▶ **Required work**: What you produce should match the records below precisely, except that images are removed.

Data START

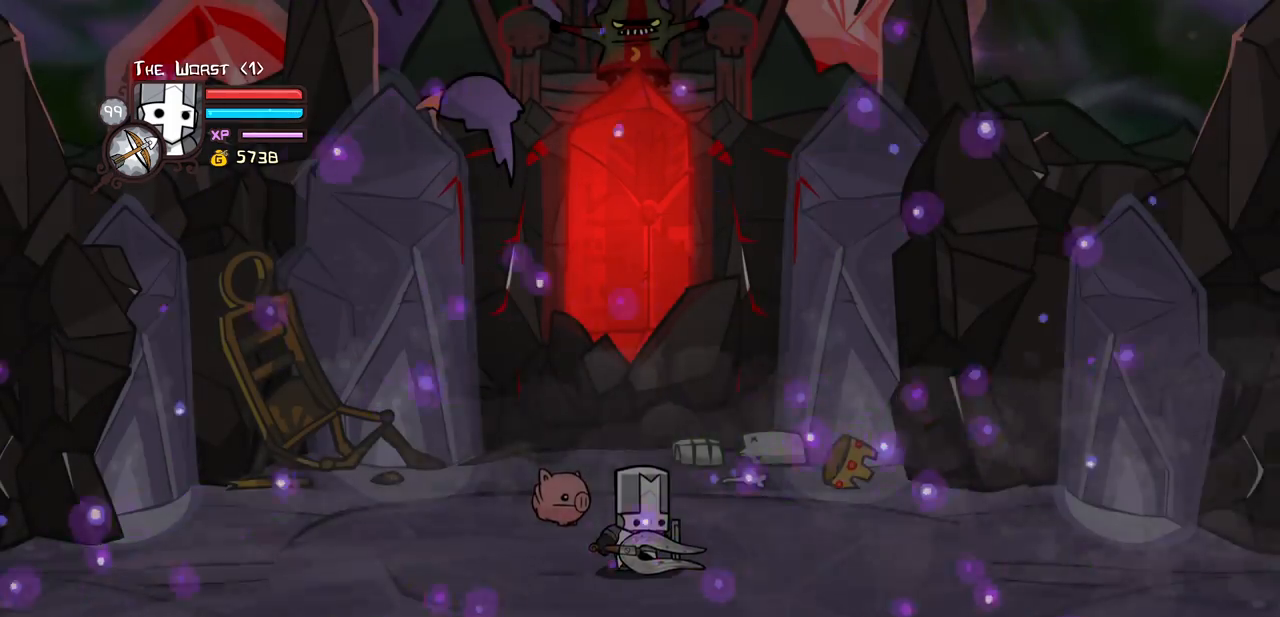
Gameplay with keyboard; each line is a JSON object with the keys held at the frame after it. "events" lists presses ("down") and releases ("up") of "block", "down", "heavy", "item", "iteml", "itemr", "jump", "left", "light", "magic", "right" and "up" between this image and that frame as [ms after this image, input, new state], when the widget could be followed in between. No other keys are recorded. Mouse input is not recorded. Key names are as the overlay labels them; some are game actions (e.g. jump) rather than physical keys.
{"keys": ["left"], "events": [[500, "left", "down"]]}
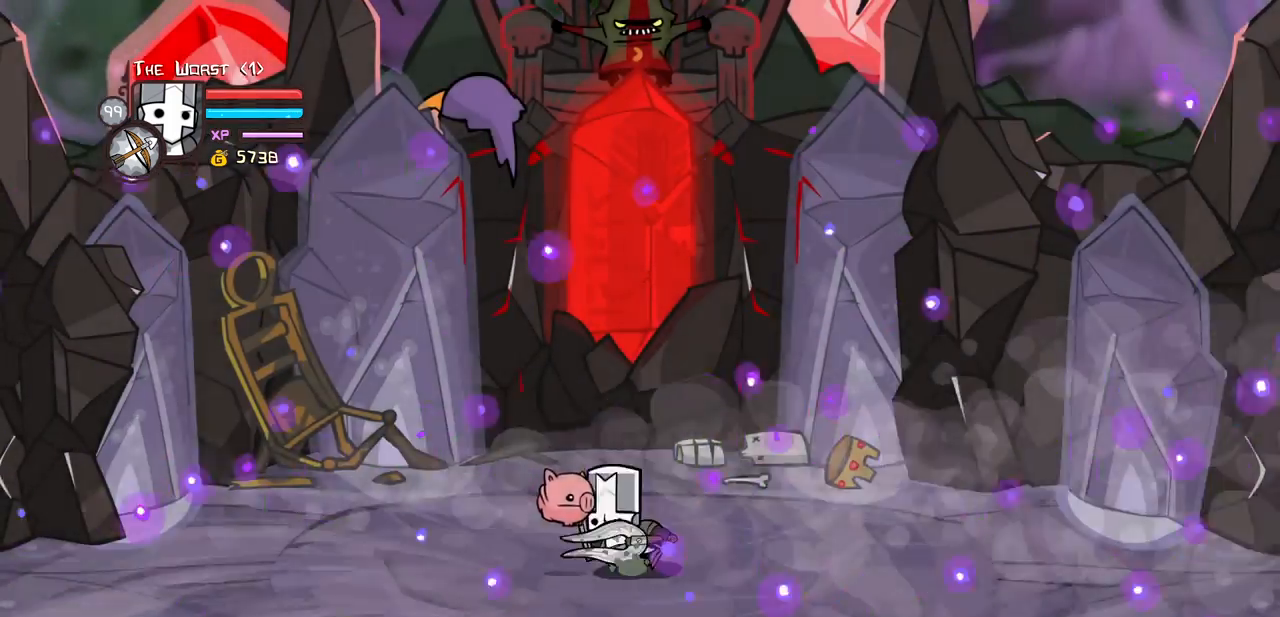
{"keys": ["left"], "events": []}
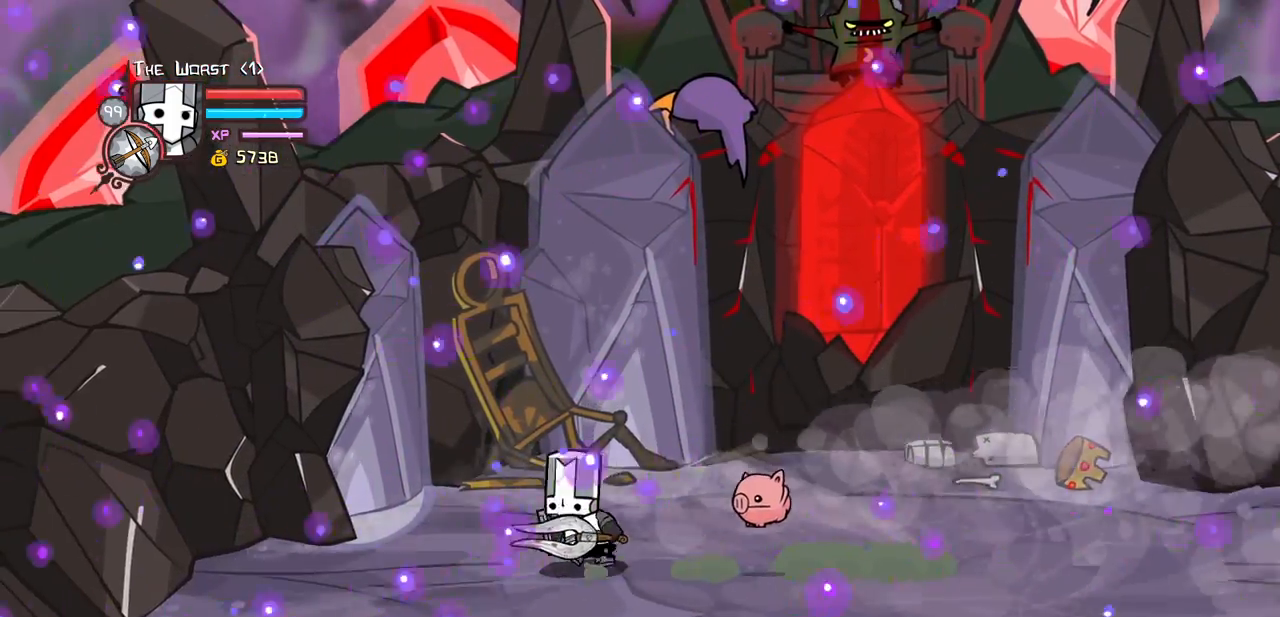
{"keys": ["light"], "events": [[17, "up", "down"], [67, "jump", "down"], [67, "right", "down"], [117, "left", "up"], [167, "up", "up"], [200, "light", "down"], [200, "right", "up"], [250, "jump", "up"], [350, "light", "up"], [433, "light", "down"]]}
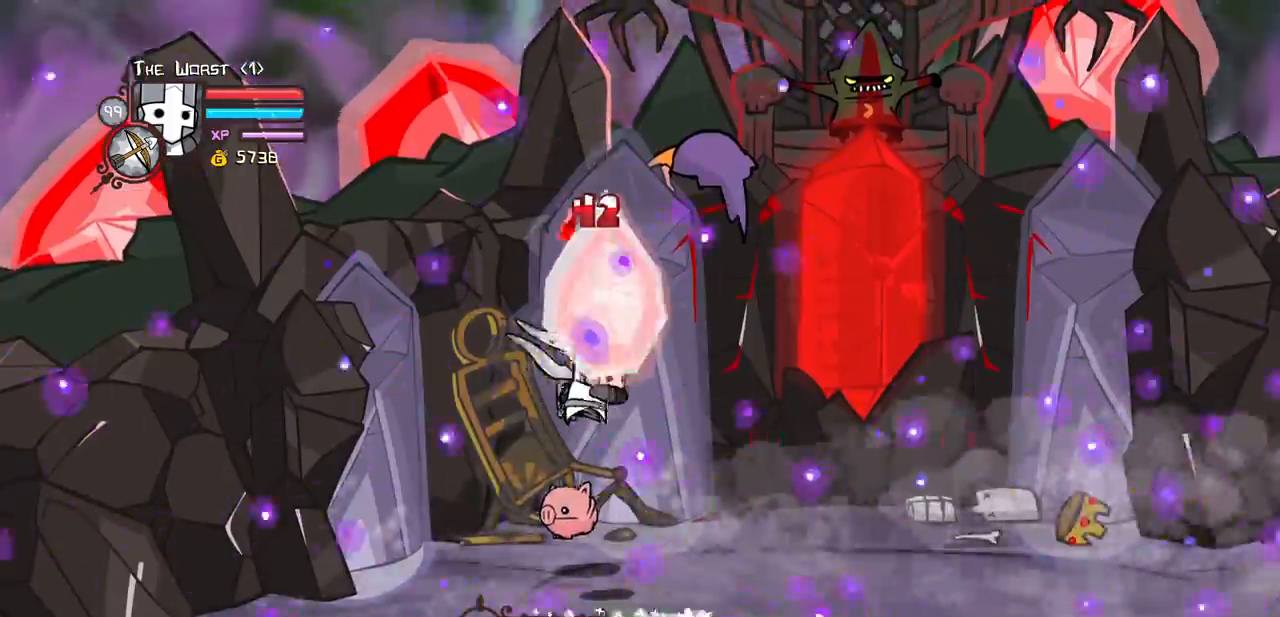
{"keys": ["heavy"], "events": [[33, "heavy", "down"], [33, "right", "down"], [83, "light", "up"], [133, "right", "up"], [267, "heavy", "up"], [317, "down", "down"], [367, "heavy", "down"], [400, "down", "up"]]}
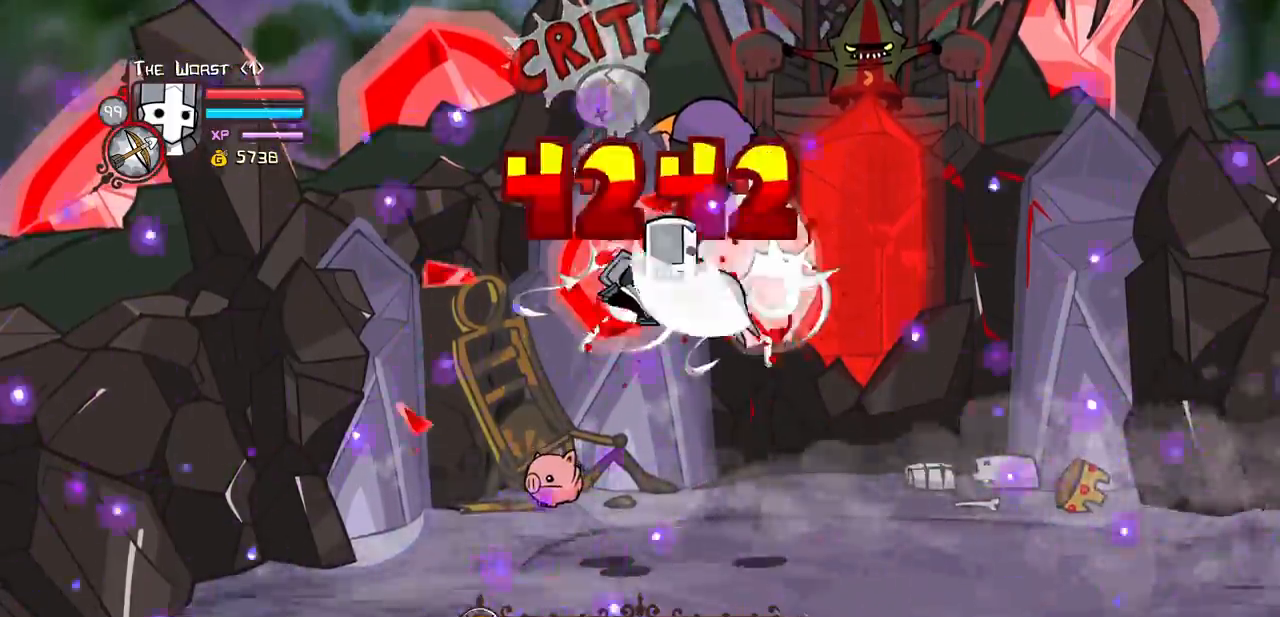
{"keys": ["heavy", "light", "right"], "events": [[50, "heavy", "up"], [100, "light", "down"], [283, "light", "up"], [283, "right", "down"], [333, "light", "down"], [467, "heavy", "down"]]}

Data END

▶ **Answer below**:
Gameplay with keyboard; each line is a JSON object with the keys held at the frame after it. "events" lists presses ("down") and releases ("up") of "block", "down", "heavy", "item", "iteml", "itemr", "jump", "left", "light", "magic", "right" and "up" between this image and that frame as [ms after this image, input, new state], when the widget could be followed in between. No other keys are recorded. Mouse input is not recorded. Key names are as the overlay labels them; some are game actions (e.g. jump) rather than physical keys.
{"keys": ["left"], "events": [[500, "left", "down"]]}
{"keys": ["left"], "events": []}
{"keys": ["light"], "events": [[17, "up", "down"], [67, "jump", "down"], [67, "right", "down"], [117, "left", "up"], [167, "up", "up"], [200, "light", "down"], [200, "right", "up"], [250, "jump", "up"], [350, "light", "up"], [433, "light", "down"]]}
{"keys": ["heavy"], "events": [[33, "heavy", "down"], [33, "right", "down"], [83, "light", "up"], [133, "right", "up"], [267, "heavy", "up"], [317, "down", "down"], [367, "heavy", "down"], [400, "down", "up"]]}
{"keys": ["heavy", "light", "right"], "events": [[50, "heavy", "up"], [100, "light", "down"], [283, "light", "up"], [283, "right", "down"], [333, "light", "down"], [467, "heavy", "down"]]}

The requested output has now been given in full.